Relation between ventricular late endocardial activity during intraoperative endocardial mapping and low-amplitude signals within the terminal QRS complex on the signal-averaged surface electrocardiogram.

Noninvasive recording of ventricular late potentials and intraoperative endocardial mapping at 36 sites were performed in 24 patients with left ventricular aneurysm and drug-resistant sustained ventricular tachycardia due to coronary artery disease. Their mean age was 55 +/- 8 years. Mean ejection fraction was 28 +/- 12%. For detection of late potentials on the signal-averaged QRS complex, 3 different algorithms were used. Late potentials were found in 54, 67 and 67% of the patients, respectively. In patients with a late potential on the signal-averaged electrocardiogram (ECG), delayed local activation (greater than 40 ms beyond the QRS complex on the intraoperative surface ECG) was recorded at 5.5, 5.5 and 5.6 endocardial sites. In patients without a late potential, this type of delayed local activation was detected at 2.4, 1.1 and 0.9 of 36 endocardial sites, respectively (p less than 0.05; p less than 0.01; p less than 0.002). The mean delay of local endocardial activity was 38, 35 and 37 ms in patients with a late potential on the body surface recording versus 20, 19 and 11 ms, respectively, in patients without a late potential (p less than 0.05; p less than 0.05; p less than 0.002). There was no correlation between the duration or amplitude of the late potential, if present, and the number of endocardial sites exhibiting delayed activity (r = -0.23, r = -0.05, r = 0.21; correlation not significant for each) or the mean duration of the endocardial delayed activity (r = -0.25, r = -0.14, r = -0.07; correlation not significant for each).
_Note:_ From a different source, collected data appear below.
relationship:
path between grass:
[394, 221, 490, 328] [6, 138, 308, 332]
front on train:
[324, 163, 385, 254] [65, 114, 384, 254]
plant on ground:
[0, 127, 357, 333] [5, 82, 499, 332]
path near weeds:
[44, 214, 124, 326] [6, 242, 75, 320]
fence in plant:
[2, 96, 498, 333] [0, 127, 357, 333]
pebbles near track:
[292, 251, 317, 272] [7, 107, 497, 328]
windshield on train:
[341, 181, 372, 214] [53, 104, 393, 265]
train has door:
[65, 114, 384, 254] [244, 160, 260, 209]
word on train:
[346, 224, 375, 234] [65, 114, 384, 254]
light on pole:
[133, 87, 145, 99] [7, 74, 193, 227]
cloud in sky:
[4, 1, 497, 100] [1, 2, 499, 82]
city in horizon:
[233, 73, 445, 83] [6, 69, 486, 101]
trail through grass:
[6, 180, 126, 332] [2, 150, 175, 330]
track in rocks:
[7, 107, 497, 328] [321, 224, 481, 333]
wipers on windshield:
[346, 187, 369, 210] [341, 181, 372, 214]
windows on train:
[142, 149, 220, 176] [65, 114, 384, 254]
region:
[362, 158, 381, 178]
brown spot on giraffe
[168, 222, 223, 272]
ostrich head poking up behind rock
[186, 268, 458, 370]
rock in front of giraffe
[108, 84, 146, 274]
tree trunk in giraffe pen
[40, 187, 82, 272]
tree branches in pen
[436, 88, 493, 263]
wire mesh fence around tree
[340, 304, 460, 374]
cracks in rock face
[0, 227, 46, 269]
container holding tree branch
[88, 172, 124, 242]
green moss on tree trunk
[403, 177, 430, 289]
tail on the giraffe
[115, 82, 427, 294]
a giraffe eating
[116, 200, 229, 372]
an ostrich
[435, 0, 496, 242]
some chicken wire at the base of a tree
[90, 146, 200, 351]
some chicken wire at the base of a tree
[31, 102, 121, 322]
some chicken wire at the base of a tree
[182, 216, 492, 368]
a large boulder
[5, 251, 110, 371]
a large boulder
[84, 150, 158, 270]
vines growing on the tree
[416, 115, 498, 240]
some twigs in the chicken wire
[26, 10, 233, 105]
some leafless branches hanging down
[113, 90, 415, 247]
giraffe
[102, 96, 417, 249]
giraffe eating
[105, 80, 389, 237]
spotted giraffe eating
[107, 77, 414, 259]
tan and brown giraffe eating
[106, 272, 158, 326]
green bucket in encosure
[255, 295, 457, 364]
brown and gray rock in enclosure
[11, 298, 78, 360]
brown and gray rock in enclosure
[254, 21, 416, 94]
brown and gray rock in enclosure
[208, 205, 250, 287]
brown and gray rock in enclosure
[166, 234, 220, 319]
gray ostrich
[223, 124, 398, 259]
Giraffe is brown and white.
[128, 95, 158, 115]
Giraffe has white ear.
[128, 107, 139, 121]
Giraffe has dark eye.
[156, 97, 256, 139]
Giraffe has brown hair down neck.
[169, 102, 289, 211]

These results indicate that the presence of late potentials on the signal-averaged surface ECG is related to the mean duration of endocardial late activity as well as to the number of endocardial sites exhibiting a given degree of delayed activation. Thus, it is dependent on the mass of slowly activated tissue. However, a direct conclusion from the duration or the amplitude of a late potential to the amount of delayed activation or the extent of endocardial time delay does not seem possible.